Requirement
From the records below, copy out each line that has the word "Bewohner".

Information
#####

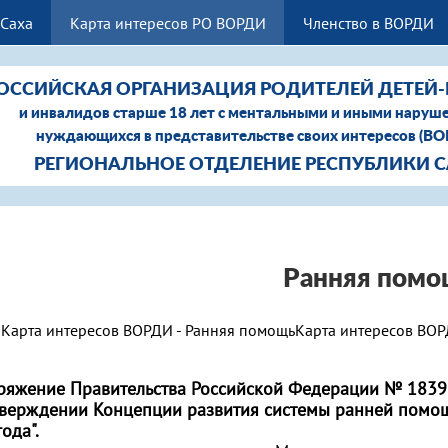
Саха
Карта интересов РО ВОРДИ
Членство в ВОРДИ
ОССИЙСКАЯ ОРГАНИЗАЦИЯ РОДИТЕЛЕЙ ДЕТЕЙ
и инвалидов старше 18 лет с ментальными и иными наруш
нуждающихся в представительстве своих интересов (В
РЕГИОНАЛЬНОЕ ОТДЕЛЕНИЕ РЕСПУБЛИКИ 
Ранняя помо
Карта интересов ВОРДИ - Ранняя помощь
Карта интересов ВОР
ряжение Правительства Российской Федерации № 1839-р
тверждении Концепции развития системы ранней помо
ода".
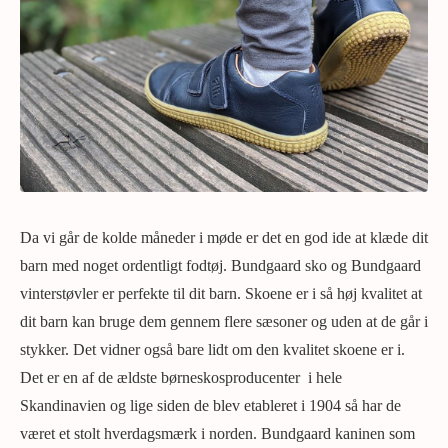
Da vi går de kolde måneder i møde er det en god ide at klæde dit
barn med noget ordentligt fodtøj. Bundgaard sko og Bundgaard
vinterstøvler er perfekte til dit barn. Skoene er i så høj kvalitet at
dit barn kan bruge dem gennem flere sæsoner og uden at de går i
stykker. Det vidner også bare lidt om den kvalitet skoene er i.
Det er en af de ældste børneskosproducenter i hele
Skandinavien og lige siden de blev etableret i 1904 så har de
været et stolt hverdagsmærk i norden. Bundgaard kaninen som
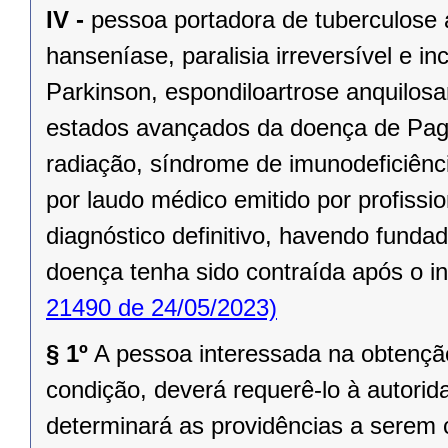
IV -
pessoa portadora de tuberculose a
hanseníase, paralisia irreversível e i
Parkinson, espondiloartrose anquilosa
estados avançados da doença de Page
radiação, síndrome de imunodeficiênci
por laudo médico emitido por profiss
diagnóstico definitivo, havendo funda
doença tenha sido contraída após o in
21490 de 24/05/2023)
§ 1º
A pessoa interessada na obtenção
condição, deverá requerê-lo à autorid
determinará as providências a serem 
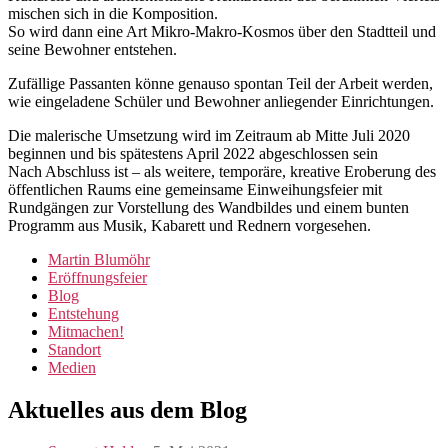
mischen sich in die Komposition.
So wird dann eine Art Mikro-Makro-Kosmos über den Stadtteil und
seine Bewohner entstehen.
Zufällige Passanten könne genauso spontan Teil der Arbeit werden,
wie eingeladene Schüler und Bewohner anliegender Einrichtungen.
Die malerische Umsetzung wird im Zeitraum ab Mitte Juli 2020
beginnen und bis spätestens April 2022 abgeschlossen sein
Nach Abschluss ist – als weitere, temporäre, kreative Eroberung des
öffentlichen Raums eine gemeinsame Einweihungsfeier mit
Rundgängen zur Vorstellung des Wandbildes und einem bunten
Programm aus Musik, Kabarett und Rednern vorgesehen.
Martin Blumöhr
Eröffnungsfeier
Blog
Entstehung
Mitmachen!
Standort
Medien
Aktuelles aus dem Blog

#####

Solution for this problem
seine Bewohner entstehen.
wie eingeladene Schüler und Bewohner anliegender Einrichtungen.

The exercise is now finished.